She was just 15 and in love, and in a romantic interlude with her beau in early March, she stole what would be her last kiss. While a coroner said it was a lack of oxygen to her brain, it was initially believed that a peanut butter and jelly sandwich lingering on the pallet of her boyfriend was the culprit, for Christina Desforges, of Saguenay, Quebec, Canada, who was, incidentally, allergic to peanuts, and died in a Quebec hospital several days later.
Explore this issueApril/May 2006
At press time, however, Coroner Michel Miron refused to disclose the cause of death, saying he has yet to submit his final report to the provincial coroner’s office. But he told The Associated Press he hoped to end the “phobia” provoked by the case, which drew global media coverage.
Miron’s characterization seems to minimize the worldwide attention that food allergies get, and perhaps he is undermining the great efforts that are being carried out globally and locally to combat the threats allergens pose, for neither the concern nor the coverage has waned. In fact, it continues to intensify, as food allergies and allergen testing can present quite the quandaries for not just consumers, but for the food industry, too.
As of Jan. 1, FDA now requires food labels to clearly state if food products contain any ingredients that contain protein derived from the eight major allergenic foods, which are milk, eggs, fish, crustacean shellfish, tree nuts, peanuts, wheat and soybeans.

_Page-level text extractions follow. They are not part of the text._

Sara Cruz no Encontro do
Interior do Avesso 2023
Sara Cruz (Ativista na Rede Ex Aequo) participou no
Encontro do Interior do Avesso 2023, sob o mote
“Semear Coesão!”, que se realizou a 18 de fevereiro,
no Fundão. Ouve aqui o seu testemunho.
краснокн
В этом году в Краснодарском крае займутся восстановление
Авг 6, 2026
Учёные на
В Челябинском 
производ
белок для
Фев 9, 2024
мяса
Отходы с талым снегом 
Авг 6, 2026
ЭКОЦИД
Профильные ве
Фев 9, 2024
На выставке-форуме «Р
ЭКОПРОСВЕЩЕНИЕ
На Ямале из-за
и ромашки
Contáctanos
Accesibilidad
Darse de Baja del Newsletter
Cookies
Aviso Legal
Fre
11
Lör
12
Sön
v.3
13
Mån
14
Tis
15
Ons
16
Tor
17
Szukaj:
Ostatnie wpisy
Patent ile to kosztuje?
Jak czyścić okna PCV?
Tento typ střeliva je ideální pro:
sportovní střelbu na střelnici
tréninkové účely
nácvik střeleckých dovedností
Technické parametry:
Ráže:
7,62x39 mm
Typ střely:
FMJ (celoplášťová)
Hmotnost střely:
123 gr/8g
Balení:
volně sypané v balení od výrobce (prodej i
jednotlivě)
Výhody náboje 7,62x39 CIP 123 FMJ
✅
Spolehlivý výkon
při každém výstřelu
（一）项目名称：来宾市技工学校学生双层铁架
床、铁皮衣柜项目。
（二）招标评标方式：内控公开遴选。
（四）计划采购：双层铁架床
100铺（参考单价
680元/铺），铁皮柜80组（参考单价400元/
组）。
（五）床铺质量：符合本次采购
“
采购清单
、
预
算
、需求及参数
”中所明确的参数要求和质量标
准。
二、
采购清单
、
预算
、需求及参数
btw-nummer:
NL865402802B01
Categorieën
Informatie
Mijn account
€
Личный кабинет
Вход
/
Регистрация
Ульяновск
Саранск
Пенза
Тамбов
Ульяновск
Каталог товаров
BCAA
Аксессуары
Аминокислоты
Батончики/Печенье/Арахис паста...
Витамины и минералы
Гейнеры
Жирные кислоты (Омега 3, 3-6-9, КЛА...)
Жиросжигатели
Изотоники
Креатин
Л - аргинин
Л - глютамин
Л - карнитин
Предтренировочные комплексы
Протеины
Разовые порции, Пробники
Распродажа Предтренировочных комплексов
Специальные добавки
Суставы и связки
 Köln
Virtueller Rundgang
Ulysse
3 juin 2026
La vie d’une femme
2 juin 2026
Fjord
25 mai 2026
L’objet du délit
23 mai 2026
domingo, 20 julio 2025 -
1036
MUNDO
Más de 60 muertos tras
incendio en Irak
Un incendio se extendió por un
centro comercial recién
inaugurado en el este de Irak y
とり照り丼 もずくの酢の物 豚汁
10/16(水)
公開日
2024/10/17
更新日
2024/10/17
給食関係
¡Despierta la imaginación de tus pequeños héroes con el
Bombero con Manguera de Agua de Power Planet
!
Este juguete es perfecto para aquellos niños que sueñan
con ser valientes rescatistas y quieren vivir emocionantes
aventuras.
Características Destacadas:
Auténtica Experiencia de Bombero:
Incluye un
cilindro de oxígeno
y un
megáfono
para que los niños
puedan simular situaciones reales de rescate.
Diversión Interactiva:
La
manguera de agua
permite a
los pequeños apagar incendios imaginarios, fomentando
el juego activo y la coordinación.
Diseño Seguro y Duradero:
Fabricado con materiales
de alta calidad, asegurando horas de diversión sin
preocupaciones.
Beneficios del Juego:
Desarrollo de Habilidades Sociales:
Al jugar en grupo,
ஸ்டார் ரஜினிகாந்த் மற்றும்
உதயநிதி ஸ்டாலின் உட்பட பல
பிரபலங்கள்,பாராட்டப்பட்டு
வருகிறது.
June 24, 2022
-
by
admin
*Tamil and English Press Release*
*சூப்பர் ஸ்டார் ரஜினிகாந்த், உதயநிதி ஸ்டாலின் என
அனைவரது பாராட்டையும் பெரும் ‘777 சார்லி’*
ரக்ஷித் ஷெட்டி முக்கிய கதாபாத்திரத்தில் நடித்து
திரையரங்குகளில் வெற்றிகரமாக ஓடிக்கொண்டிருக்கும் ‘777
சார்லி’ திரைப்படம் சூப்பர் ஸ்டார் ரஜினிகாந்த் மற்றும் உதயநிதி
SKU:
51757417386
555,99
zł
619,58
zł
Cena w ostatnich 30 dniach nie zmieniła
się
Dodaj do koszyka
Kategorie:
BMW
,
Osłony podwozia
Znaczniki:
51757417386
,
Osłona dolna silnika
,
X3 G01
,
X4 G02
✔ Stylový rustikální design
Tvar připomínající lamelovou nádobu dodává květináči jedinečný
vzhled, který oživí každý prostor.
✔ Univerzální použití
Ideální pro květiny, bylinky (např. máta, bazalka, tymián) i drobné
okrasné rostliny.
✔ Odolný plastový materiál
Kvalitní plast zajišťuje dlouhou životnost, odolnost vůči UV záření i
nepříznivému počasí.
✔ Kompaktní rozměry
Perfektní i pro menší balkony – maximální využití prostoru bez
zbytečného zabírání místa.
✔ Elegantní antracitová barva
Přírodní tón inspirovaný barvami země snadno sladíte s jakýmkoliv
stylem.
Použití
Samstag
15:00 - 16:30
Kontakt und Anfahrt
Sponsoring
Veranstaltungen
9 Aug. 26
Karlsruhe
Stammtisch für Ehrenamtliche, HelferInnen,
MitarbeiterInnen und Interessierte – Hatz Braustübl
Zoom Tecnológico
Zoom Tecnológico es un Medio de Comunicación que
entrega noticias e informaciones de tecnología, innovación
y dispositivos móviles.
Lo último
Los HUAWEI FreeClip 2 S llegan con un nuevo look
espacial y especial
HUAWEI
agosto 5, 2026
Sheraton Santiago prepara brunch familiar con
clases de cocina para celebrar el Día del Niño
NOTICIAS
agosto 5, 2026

The new law is a provision of the Food Allergen Labeling and Consumer Protection Act of 2004 (FALCPA), which mandates that manufacturers are now required to identify in plain English the presence of ingredients that contain protein derived from in the list of allergenic foods or to say “contains” followed by name of the source of the food allergen after or adjacent to the list of ingredients.
According to the FDA’s Center for Food Safety and Applied Nutrition (CFSAN), this labeling law will be especially helpful to children who must learn to recognize the presence of substances they must avoid. For example, if a product contains the milk-derived protein, “casein,” the product’s label will have to use the term “milk” in addition to the term “casein” so that consumers with milk allergies can clearly understand the presence of an allergen they need to avoid.
The FDA estimates that 2 percent of adults and about 5 percent of infants and young children in the United States suffer from food allergies. Approximately 30,000 consumers require emergency room treatment and 150 Americans die each year because of allergic reactions to food.
“The eight major food allergens account for 90 percent of all documented food allergic reactions, and some reactions may be severe or life-threatening,” Robert E. Brackett, Ph.D., CFSAN’s director, says in a statement. “Consumers will benefit from improved food labels for products that contain food allergens.”
The new law, however, does not require food manufacturers or retailers to re-label or remove products from grocery or supermarket shelves that do not reflect the additional allergen labeling as long as the products were labeled before the effective date.
FDA has cautioned consumers that there will be a transition period of “undetermined length” during which it is likely that consumers will see packaged food on store shelves and in consumers’ homes without the revised allergen labeling.
“We are in a transition period,” an FDA official, who refused to give her name, told Food Quality.
When it comes to allergens, there are two areas of interest, the FDA official explains. One is how is the food labeled and does the verbiage comply with the law and the other, where allergens play out in food production.